Myth #2: Click-through rate (CTR) is an effective way to measure the impact of digital marketing efforts and ad campaigns
According to experts 80% of marketers still report on CTR, this method doesn’t properly measure influence on the bottom line. Metrics like CTR are familiar and simple, helpful mostly for day-to-day optimization, A/B testing, and evaluating whether an ad is gaining an audience’s attention. However, CTR is not helpful for measuring business impact, supervising long-term decision-making, or linking to growth and profitability. Measuring what matters implies tracking and reporting on metrics that directly associated with revenue.
Myth #3: More leads means more business
The truth is that higher-quality leads mean more business. Although lead volume is essential, it shouldn’t be the topmost priority. Increasing a high quantity of leads does nothing for business if those leads aren’t likely to convert. In fact, it’s likely to fall down and disappoint the sales team. However, if you can instead deliver high-quality leads, you’ll be able to fill the pipeline with guaranteed opportunities that sales will be happy to take on.
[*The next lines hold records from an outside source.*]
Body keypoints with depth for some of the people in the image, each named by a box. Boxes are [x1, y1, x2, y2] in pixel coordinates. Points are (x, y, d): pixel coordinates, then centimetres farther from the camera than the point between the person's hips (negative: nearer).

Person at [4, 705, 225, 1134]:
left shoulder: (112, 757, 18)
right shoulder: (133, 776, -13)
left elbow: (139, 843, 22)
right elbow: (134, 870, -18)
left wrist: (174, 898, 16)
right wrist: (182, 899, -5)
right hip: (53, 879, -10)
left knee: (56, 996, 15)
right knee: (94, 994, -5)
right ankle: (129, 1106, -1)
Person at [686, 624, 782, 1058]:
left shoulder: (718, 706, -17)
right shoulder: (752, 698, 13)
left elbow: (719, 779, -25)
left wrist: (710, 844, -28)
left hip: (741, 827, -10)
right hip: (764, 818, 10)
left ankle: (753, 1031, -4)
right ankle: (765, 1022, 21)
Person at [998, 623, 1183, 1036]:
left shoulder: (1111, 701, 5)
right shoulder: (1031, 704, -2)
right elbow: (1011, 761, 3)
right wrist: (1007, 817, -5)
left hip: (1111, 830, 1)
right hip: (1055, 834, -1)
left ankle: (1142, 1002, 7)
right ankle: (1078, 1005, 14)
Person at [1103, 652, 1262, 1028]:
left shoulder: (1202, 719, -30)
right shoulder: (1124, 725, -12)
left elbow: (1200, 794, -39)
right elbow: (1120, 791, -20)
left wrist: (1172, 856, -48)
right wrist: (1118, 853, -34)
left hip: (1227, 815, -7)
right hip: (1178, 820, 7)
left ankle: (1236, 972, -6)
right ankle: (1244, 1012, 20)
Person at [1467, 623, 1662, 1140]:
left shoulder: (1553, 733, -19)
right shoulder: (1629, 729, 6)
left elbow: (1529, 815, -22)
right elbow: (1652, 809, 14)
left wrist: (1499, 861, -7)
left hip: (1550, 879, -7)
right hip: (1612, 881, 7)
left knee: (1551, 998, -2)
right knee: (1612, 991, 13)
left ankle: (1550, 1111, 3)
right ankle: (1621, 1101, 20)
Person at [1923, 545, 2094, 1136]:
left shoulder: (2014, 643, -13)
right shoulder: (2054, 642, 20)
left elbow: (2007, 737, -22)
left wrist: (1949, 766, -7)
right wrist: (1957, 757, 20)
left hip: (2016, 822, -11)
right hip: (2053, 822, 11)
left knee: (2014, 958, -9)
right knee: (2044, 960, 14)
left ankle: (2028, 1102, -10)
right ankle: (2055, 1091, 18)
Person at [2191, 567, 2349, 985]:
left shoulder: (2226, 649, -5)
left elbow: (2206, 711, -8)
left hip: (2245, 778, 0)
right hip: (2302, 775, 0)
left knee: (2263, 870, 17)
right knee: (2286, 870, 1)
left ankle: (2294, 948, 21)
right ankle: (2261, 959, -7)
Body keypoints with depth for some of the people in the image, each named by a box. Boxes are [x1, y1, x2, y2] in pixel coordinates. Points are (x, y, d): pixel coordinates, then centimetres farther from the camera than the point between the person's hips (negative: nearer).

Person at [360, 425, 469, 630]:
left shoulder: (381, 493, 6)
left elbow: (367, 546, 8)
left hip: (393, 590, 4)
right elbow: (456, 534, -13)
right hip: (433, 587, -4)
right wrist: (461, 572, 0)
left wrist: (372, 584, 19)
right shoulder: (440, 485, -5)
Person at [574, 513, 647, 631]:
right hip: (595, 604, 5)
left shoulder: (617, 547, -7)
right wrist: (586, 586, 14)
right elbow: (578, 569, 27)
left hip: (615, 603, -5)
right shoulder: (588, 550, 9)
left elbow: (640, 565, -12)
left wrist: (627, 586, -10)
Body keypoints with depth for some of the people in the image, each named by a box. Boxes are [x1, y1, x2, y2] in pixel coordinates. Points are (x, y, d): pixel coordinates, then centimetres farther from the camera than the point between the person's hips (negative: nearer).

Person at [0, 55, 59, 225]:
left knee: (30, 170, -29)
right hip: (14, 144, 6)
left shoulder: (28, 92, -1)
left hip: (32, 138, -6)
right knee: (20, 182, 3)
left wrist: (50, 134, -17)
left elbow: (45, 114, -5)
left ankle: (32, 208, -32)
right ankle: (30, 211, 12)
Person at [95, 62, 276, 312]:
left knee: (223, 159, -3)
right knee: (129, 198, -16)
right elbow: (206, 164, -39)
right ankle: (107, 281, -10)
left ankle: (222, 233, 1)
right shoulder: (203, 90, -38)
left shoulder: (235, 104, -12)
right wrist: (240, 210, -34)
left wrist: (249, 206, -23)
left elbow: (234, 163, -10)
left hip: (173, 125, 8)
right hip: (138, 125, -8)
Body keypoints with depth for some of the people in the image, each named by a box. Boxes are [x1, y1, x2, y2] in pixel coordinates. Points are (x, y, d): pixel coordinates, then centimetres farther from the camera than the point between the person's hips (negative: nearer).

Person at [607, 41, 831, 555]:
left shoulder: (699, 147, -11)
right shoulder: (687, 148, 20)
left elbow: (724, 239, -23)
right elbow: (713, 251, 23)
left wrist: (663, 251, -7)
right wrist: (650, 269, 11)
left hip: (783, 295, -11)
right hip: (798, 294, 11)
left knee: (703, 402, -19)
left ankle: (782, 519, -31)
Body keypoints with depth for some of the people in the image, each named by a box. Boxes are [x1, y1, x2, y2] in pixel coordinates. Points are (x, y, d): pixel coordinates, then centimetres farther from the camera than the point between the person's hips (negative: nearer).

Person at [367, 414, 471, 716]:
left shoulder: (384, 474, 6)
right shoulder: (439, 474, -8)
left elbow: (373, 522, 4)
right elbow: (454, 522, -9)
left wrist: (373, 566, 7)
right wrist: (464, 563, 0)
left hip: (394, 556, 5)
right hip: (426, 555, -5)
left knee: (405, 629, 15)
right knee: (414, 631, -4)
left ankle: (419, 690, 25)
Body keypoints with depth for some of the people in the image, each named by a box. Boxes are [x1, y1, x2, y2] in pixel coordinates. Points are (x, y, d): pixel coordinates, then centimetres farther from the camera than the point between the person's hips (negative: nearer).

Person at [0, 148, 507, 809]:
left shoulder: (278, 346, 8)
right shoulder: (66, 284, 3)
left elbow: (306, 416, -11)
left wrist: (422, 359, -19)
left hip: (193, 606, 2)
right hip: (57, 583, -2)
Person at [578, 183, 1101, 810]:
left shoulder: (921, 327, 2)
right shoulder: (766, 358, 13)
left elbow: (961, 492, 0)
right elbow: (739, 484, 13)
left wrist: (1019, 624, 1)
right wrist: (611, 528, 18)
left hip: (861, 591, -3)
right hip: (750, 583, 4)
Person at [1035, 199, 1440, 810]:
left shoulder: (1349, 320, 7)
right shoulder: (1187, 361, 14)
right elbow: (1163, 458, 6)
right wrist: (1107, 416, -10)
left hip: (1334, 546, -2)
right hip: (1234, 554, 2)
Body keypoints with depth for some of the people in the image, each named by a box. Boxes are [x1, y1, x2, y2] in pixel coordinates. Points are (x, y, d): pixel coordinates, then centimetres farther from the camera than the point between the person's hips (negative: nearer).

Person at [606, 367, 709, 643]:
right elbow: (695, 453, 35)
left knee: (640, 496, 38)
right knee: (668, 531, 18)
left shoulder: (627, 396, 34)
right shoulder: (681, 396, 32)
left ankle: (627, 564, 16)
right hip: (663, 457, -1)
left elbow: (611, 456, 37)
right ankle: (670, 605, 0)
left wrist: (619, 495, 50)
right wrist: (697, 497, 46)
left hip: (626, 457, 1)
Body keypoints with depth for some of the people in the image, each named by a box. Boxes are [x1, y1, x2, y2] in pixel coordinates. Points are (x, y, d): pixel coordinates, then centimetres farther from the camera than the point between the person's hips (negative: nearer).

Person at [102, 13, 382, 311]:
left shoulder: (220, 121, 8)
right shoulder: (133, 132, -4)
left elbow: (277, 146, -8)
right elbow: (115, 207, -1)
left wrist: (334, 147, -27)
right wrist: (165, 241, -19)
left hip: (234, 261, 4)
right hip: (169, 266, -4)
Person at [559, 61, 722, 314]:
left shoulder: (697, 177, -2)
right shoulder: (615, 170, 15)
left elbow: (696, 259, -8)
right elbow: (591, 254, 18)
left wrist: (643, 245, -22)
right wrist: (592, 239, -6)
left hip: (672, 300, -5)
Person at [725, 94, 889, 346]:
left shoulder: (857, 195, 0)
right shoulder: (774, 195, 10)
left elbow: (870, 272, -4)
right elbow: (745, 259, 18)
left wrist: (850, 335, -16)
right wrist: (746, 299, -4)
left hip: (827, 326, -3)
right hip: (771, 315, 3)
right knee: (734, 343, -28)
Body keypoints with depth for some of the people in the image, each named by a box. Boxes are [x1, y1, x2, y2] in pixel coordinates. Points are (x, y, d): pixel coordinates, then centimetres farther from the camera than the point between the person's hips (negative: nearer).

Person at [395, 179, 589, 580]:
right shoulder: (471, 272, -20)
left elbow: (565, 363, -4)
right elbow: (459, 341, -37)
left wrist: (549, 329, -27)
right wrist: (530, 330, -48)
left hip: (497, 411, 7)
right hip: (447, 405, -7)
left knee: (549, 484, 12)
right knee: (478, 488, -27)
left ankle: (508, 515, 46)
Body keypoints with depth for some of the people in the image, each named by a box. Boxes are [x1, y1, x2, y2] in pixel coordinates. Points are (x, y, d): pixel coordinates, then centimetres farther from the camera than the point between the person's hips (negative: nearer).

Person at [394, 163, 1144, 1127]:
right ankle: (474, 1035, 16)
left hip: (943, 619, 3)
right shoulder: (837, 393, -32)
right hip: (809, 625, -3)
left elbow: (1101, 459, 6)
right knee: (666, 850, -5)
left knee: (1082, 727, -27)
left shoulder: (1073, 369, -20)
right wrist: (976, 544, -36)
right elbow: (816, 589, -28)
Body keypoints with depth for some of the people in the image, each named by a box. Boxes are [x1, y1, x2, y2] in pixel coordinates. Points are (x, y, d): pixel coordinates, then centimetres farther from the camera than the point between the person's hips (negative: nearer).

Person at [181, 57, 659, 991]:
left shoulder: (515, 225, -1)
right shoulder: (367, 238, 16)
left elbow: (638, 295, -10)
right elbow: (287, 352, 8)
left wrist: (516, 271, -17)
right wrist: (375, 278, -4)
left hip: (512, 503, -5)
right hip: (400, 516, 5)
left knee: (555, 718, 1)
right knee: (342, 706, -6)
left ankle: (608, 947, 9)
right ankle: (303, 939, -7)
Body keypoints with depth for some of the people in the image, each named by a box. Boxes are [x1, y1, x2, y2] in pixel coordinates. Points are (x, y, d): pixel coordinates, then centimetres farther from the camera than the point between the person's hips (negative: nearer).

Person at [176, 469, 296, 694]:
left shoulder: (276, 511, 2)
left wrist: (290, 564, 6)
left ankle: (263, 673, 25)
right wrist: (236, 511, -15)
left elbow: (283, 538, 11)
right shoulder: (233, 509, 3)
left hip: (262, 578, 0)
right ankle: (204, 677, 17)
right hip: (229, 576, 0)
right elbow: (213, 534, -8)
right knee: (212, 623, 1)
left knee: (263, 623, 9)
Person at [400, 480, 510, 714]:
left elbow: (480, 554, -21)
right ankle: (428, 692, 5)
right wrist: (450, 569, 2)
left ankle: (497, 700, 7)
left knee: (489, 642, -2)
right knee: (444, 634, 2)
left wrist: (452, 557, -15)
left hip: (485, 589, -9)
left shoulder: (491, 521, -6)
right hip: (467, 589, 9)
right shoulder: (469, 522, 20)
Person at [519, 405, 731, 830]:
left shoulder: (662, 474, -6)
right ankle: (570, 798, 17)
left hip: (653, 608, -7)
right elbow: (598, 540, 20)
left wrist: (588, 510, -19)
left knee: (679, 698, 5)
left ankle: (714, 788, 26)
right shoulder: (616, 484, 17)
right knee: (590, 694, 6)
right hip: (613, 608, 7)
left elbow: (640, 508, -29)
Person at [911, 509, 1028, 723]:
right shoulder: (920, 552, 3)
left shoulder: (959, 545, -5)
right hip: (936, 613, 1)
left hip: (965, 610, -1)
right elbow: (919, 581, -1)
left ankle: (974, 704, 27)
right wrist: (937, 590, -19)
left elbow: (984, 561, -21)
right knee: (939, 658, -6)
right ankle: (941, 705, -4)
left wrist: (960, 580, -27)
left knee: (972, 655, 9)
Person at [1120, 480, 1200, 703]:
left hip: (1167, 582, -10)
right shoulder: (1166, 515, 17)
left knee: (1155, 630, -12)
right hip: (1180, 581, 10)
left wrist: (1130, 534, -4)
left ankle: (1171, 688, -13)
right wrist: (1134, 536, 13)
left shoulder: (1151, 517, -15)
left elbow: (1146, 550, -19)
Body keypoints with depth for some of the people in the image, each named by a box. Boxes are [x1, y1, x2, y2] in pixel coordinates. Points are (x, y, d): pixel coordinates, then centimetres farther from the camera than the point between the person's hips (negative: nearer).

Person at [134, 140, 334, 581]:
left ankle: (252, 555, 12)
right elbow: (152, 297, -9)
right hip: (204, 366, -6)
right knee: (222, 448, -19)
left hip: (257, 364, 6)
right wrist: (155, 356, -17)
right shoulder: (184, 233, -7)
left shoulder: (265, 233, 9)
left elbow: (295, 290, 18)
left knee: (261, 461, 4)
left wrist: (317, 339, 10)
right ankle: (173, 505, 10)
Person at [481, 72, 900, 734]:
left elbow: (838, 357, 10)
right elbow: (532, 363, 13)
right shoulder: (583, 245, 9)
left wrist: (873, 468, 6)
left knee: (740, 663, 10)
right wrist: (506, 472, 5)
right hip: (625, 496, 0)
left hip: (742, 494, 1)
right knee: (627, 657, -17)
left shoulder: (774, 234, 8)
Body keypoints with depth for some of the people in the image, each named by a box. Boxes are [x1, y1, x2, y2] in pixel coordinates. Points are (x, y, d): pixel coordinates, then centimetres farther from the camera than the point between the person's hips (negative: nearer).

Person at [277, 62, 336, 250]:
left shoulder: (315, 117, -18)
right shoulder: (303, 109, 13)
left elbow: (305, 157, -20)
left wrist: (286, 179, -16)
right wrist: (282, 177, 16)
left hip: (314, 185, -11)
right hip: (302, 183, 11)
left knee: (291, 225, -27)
Myth #4: In general, marketers are effectively nurturing prospects
Around 5% of leads saved in Sales Navigator were raised by Sponsored Content. Maybe one reason is that marketing is still of the mindset that its topmost mandate is demand generation. However, as a self-empowered consumers find their way through the research and purchase process, marketing is gradually called upon to involve them completely into the buying cycle. By exactly mapping the path to purchase, and understanding the info and content needs of consumers at each stage, marketers can better nurture predictions and drive them toward converting.
Myth #5: Any company can quickly get its measurement, attribution and data practices to a healthy level
You will find only 1.3% of marketers who are confident they have the knowledge to get value from data. Without the required training, marketers are at a serious disadvantage when it comes to evaluating their performance, proving their impact, and constantly improving their results. Moving up this maturity curve is not a piece of cake. According to Lameen Witter, it requires serious planning, though, and continual emphasis.
So, these are the top five misconceptions of marketing measurements that need to be busted in order to make effective and meaningful marketing measurement.